▶ _Énoncé 1_:
Recopiez le passage du texte sur Eugénie Zély qui commence par « l'une est fausse » et se poursuit jusqu'à « travaille en Vendée. ».

▶ _Texte fourni_:
* * *

Le pavillon c'est la vie | 2022 | Eugénie Zely

l'une est fausse si l'autre est juste | 2021 | Eugénie Zely

est-ce nécessaire de le dire ? | 2022 | Eugénie Zely

Née en 1993 à Nantes.
Vit et travaille en Vendée.
Diplômée de l’École nationale des beaux-arts de Nantes.

Dans son travail artistique, qui se déploie entre l'écriture, la sculpture, la vidéo, la conférence-performance et le dessin, Eugénie Zély s'intéresse aux superpositions et aux écarts qui existent « entre personnes et personnages » ; mais aussi à comment on raconte les histoires, et, inversement, à comment celles-ci nous racontent. Elle observe l’agentivité du discours, la multiplicité des identités, la divulgation du « je » pour mieux s’en jouer, l’art du storytelling et des narrations situées. À travers des sources d’inspiration telles que l’écrivaine Dorothy Allison, Nabilla ou d’autres candidat·es de télé-réalité, Marguerite Duras ou encore le rappeur SCH – repoussant les frontières de ce qui fait littérature au-delà de celle dite canonique ou savante –, sa pratique détourne la question des seules œuvres pour demander si l’on pourrait, soi-même, être une autofiction.

Les vidéos d’Eugénie Zély tordent le modèle du vlog[1] de manière poétique, ses poupées donnent chair aux protagonistes de ses récits, les expositions et dispositifs qu’elle emploie augmentent l’espace de la page, ses dessins se glissent dans les vidéos comme ses objets dans les textes. Chaque médium puise dans ses spécificités formelles pour laisser la possibilité à un langage émancipé d’advenir, dans lequel le verbe s’entrelace à l’image. Son premier livre, Thune Amertume Fortune (2022), convoque et relie au fil des pages la précarité et le capitalisme, les superstitions et les prédictions, l'amour inconditionnel et le désir de révolution, le salut et le meurtre. La zone rurale périurbaine depuis laquelle l’artiste vit et travaille devient le décor des épopées qu’elle met en place, ayant moins trait au genre héroïque qu’à un dialogue entre le non-précieux – voire l’apparemment banal –, le brutal, et le sublime. Ses personnages féminins transgressent leurs identités réifiées, oscillant de proies à prédatrices, de victimes à bourreaux. Les cafés entre amies, les rendez-vous chez la voyante ou les cours de zumba sont les endroits où l’on prépare cette révolution à venir.

* * *

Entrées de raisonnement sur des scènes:
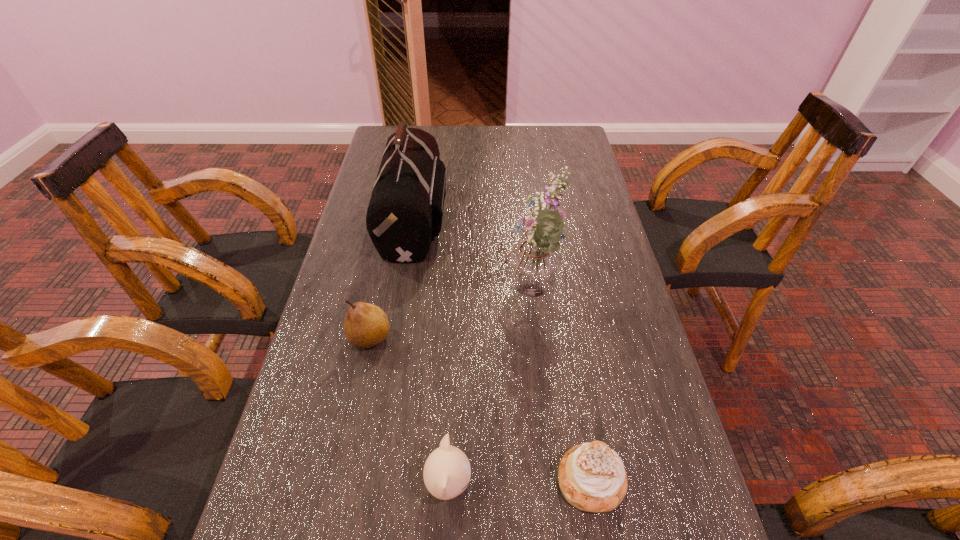
Identify the location of vacant space located 0.270m on the face of the third object from right to left. (625, 484).

Locate an element on the screen. The image size is (960, 540). free space located 0.050m on the back of the pastry is located at coordinates (581, 423).

Locate an element on the screen. duffel bag present at the left edge is located at coordinates (406, 207).

Locate an element on the screen. The image size is (960, 540). pear that is at the left edge is located at coordinates (366, 325).

This screenshot has height=540, width=960. I want to click on object present at the right edge, so click(592, 478).

This screenshot has height=540, width=960. In the image, there is a desktop. Find the location of `vacant space at the far edge`. vacant space at the far edge is located at coordinates tap(535, 153).

Image resolution: width=960 pixels, height=540 pixels. What are the coordinates of `vacant space at the left edge of the desktop` in the screenshot? It's located at (359, 465).

What are the coordinates of `vacant region at the right edge of the desktop` in the screenshot? It's located at (558, 164).

Identify the location of free space at the far right corner of the desktop. Image resolution: width=960 pixels, height=540 pixels. [564, 128].

At what (x,y) coordinates should I click in order to perform the action: click on empty space that is in between the pastry and the third tallest object. Please return your answer as a coordinate pair (x, y). This screenshot has width=960, height=540. Looking at the image, I should click on (481, 409).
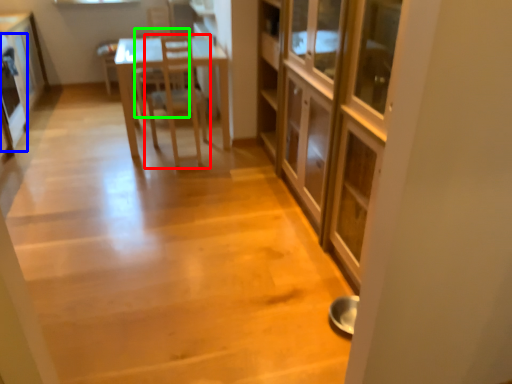
Question: Which is nearer to the chair (highlighted by a red box)? appliance (highlighted by a blue box) or armchair (highlighted by a green box).

Choices:
 (A) appliance
 (B) armchair

Answer: (B)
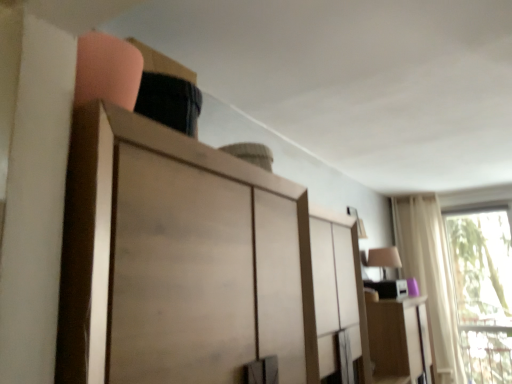
Question: Considering the relative positions of transparent glass window at right and matte wood cabinet at right in the image provided, is transparent glass window at right behind matte wood cabinet at right?

Choices:
 (A) yes
 (B) no

Answer: (A)

Question: From the image's perspective, does transparent glass window at right appear lower than matte wood cabinet at right?

Choices:
 (A) no
 (B) yes

Answer: (A)

Question: Is transparent glass window at right to the left of matte wood cabinet at right from the viewer's perspective?

Choices:
 (A) no
 (B) yes

Answer: (A)

Question: Considering the relative sizes of transparent glass window at right and matte wood cabinet at right in the image provided, is transparent glass window at right smaller than matte wood cabinet at right?

Choices:
 (A) no
 (B) yes

Answer: (B)

Question: Are transparent glass window at right and matte wood cabinet at right far apart?

Choices:
 (A) no
 (B) yes

Answer: (B)

Question: Is matte wood cabinet at right spatially inside white sheer curtain at right, or outside of it?

Choices:
 (A) outside
 (B) inside

Answer: (A)

Question: Looking at the image, does matte wood cabinet at right seem bigger or smaller compared to white sheer curtain at right?

Choices:
 (A) small
 (B) big

Answer: (B)

Question: Is matte wood cabinet at right to the left or to the right of white sheer curtain at right in the image?

Choices:
 (A) right
 (B) left

Answer: (B)

Question: From the image's perspective, is matte wood cabinet at right positioned above or below white sheer curtain at right?

Choices:
 (A) below
 (B) above

Answer: (A)

Question: From a real-world perspective, is transparent glass window at right above or below white sheer curtain at right?

Choices:
 (A) below
 (B) above

Answer: (A)

Question: Considering the relative positions of transparent glass window at right and white sheer curtain at right in the image provided, is transparent glass window at right to the left or to the right of white sheer curtain at right?

Choices:
 (A) left
 (B) right

Answer: (B)

Question: In the image, is transparent glass window at right positioned in front of or behind white sheer curtain at right?

Choices:
 (A) front
 (B) behind

Answer: (A)

Question: In terms of width, does transparent glass window at right look wider or thinner when compared to white sheer curtain at right?

Choices:
 (A) thin
 (B) wide

Answer: (A)

Question: From a real-world perspective, relative to wooden cabinet at upper center, is transparent glass window at right vertically above or below?

Choices:
 (A) above
 (B) below

Answer: (B)

Question: Is transparent glass window at right taller or shorter than wooden cabinet at upper center?

Choices:
 (A) short
 (B) tall

Answer: (B)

* * *

▶ _Énoncé 2_:
Transformez en tableau Markdown les lignes des entrées, de la ligne contenant « Question: From a real-world perspective, relative » jusqu'à la fin des entrées, sans les lignes vides. Utilisez deux colonnes, « N° » pour le numéro de rang et « Ligne » pour la ligne elle-même.

▶ _Réponse finale 1_:
l'une est fausse si l'autre est juste | 2021 | Eugénie Zely

est-ce nécessaire de le dire ? | 2022 | Eugénie Zely

Née en 1993 à Nantes.
Vit et travaille en Vendée.

▶ _Réponse finale 2_:
| N° | Ligne |
|---|---|
| 1 | Question: From a real-world perspective, relative to wooden cabinet at upper center, is transparent glass window at right vertically above or below? |
| 2 | Choices: |
| 3 |  (A) above |
| 4 |  (B) below |
| 5 | Answer: (B) |
| 6 | Question: Is transparent glass window at right taller or shorter than wooden cabinet at upper center? |
| 7 | Choices: |
| 8 |  (A) short |
| 9 |  (B) tall |
| 10 | Answer: (B) |